Curtis (2007 Interscope) is largely inspired by 50 Cent’s life before he had worldwide acclaim. It has been reported that he wrote several of the songs for Curtis while spending time at his grandmother’s old house in Queens. Curtis was slated to release on September 11, 2007. Meanwhile, fellow rapper Kanye West had also decided to release Graduation (2007 Def Jam) on that very same day. This led to the two Hip Hop heavyweights agreeing to have a public showdown. 50 Cent stated that if Graduation sold more than Curtis, 50 Cent would cease to make albums. Although Graduation sold more (957,000) than Curtis (900,000) in its first week, 50 Cent did not retire from his musical career. While the competition was good for the sales of Curtis, being juxtaposed with Kanye West, who is critically seen as an ever-evolving artist, hurt 50 Cent’s reputation. The most consistent complaint about Curtis was the claim that 50 Cent was repeatedly telling the same gun-toting stories over and over against uninspiring beats. 50 Cent’s relaxed flow, something which critics seemed to feel set him apart on earlier releases, was growing stale. Content-wise, the album is certainly less dark than previous releases and this dynamic can be seen through the collaborations with commercially viable heavyweights such as Justin Timberlake, Robin Thicke, and Mary J. Blige.

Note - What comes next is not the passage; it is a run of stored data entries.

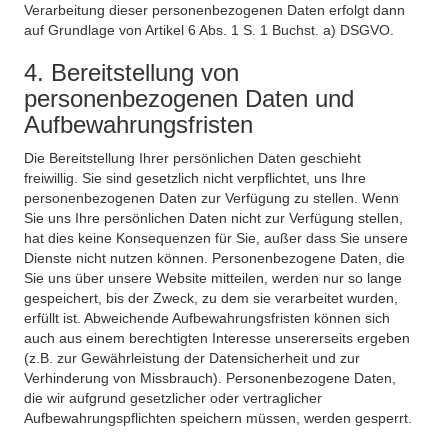
Verarbeitung dieser personenbezogenen Daten erfolgt dann
auf Grundlage von Artikel 6 Abs. 1 S. 1 Buchst. a) DSGVO.
4. Bereitstellung von
personenbezogenen Daten und
Aufbewahrungsfristen
Die Bereitstellung Ihrer persönlichen Daten geschieht
freiwillig. Sie sind gesetzlich nicht verpflichtet, uns Ihre
personenbezogenen Daten zur Verfügung zu stellen. Wenn
Sie uns Ihre persönlichen Daten nicht zur Verfügung stellen,
hat dies keine Konsequenzen für Sie, außer dass Sie unsere
Dienste nicht nutzen können. Personenbezogene Daten, die
Sie uns über unsere Website mitteilen, werden nur so lange
gespeichert, bis der Zweck, zu dem sie verarbeitet wurden,
erfüllt ist. Abweichende Aufbewahrungsfristen können sich
auch aus einem berechtigten Interesse unsererseits ergeben
(z.B. zur Gewährleistung der Datensicherheit und zur
Verhinderung von Missbrauch). Personenbezogene Daten,
die wir aufgrund gesetzlicher oder vertraglicher
Aufbewahrungspflichten speichern müssen, werden gesperrt.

50 Cent’s forthcoming Before I Self Destruct (2009 Interscope) has been described as an aggressive album, returning to the vibe of his earlier releases.
In Hip Hop, there is probably nobody laughing harder than 50 Cent; the Queens-bred rapper has endured music industry politics, a slew of disputes, prison, and even gunshots. As evidence by 50 Cent-themed video games, movies, energy drinks, appearances on shows like The Simpsons, and even his stake in African platinum mines, 50 Cent is one of Hip Hop’s most recognizable figures and certainly one of the true household names of the genre. 50 Cent’s take-no-prisoners approach implements a survival-of-the-fittest ethic into Hip Hop, and 50 Cent has proven that he is among Hip Hop’s fittest.